Da es sich sohin bei der Geltendmachung des Wiederkaufsrechtes um die Erfüllung einer getroffenen Vereinbarung handelt, stehen der verpflichteten Partei nur Einwendungen, die sich aus den allgemeinen Grundsätzen über die Erfüllbarkeit rechtsgültig abgeschlossener Verträge ergeben, beispielsweise die Einwendung der nachträglich eingetretenen Unmöglichkeit oder Unerschwinglichkeit der vereinbarten Leistung mit Wirkung der Unmöglichkeit (§ 1447 ABGB.) der jene des Verstoßes gegen die guten Sitten, offen (SZ. III 61).
Der Beklagte hat diese Einwendungen auch erhoben, doch wurden sie von den Vorinstanzen aus zutreffenden Gründen als unberechtigt erkannt. Von einer Leistungsunmöglichkeit im Sinne des § 1447 ABGB. kann füglich nicht gesprochen werden und auch der Revisionswerber selbst vermag nichts vorzubringen, was auf eine solche hindeuten könnte. Die auflösenden Bedingungen, unter denen die Stadtgemeinde R. berechtigt sein sollte, das ihr eingeräumte Wiederkaufsrecht geltend zu machen, sind auch nicht unmöglich im Sinne des § 698 ABGB. Eine unmögliche Bedingung liegt dann vor, wenn deren Erfüllung nicht eintreten kann, wobei es unwesentlich ist, ob der Grund hiefür in einem Naturgesetz oder in den gesetzlichen Vorschriften gelegen ist; die Unmöglichkeit muß allerdings bleibender Art und nicht vom Wechsel der Zeit und der Umstände abhängig sein, liegt doch die Beachtung veränderter Umstände im Wesen der auf eine unbestimmte Zukunft gerichteten Bedingungen (Stubenrauch, Kommentar zum ABGB.[8],I., S. 887).

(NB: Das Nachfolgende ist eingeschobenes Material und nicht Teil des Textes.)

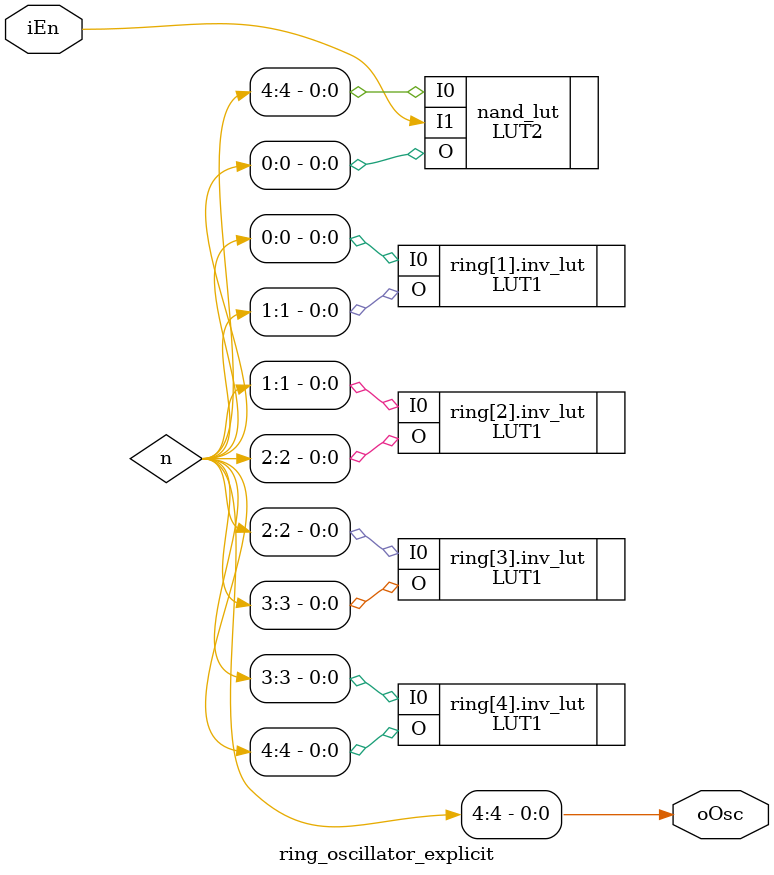
<source format=v>
(*dont_touch = "true"*)
module ring_oscillator_explicit #(
    parameter integer LENGTH = 5
) (
    input iEn,
    output oOsc
);
    (* KEEP = "TRUE", DONT_TOUCH = "TRUE" *) wire [LENGTH-1:0] n;
    genvar i;
    
    // First stage: explicit LUT1 for NAND with enable
    LUT2 #(.INIT(4'b0111)) nand_lut (
        .O(n[0]),
        .I0(n[LENGTH-1]),
        .I1(iEn)
    );
    
    generate
        for (i = 1; i < LENGTH; i = i + 1) begin : ring
            (* KEEP = "TRUE", DONT_TOUCH = "TRUE" *)
            LUT1 #(.INIT(2'b01)) inv_lut (
                .O(n[i]),
                .I0(n[i-1])
            );
        end
    endgenerate
    
    assign oOsc = n[LENGTH-1];
endmodule

</source>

Die Tatsache, daß der Beklagte die Baubewilligung nicht bis zum 31. Dezember 1960 erwirken, und der Umstand, daß er infolge widriger, von ihm nicht zu vertretender Umstände sein Bauvorhaben nicht verwirklichen konnte, erlauben es nicht, die Bedingungen, unter denen die klagende Partei vereinbarungsgemäß ihr Wiederkaufsrecht ausüben konnte, als "unmöglich" im Sinne des § 698 ABGB. zu qualifizieren.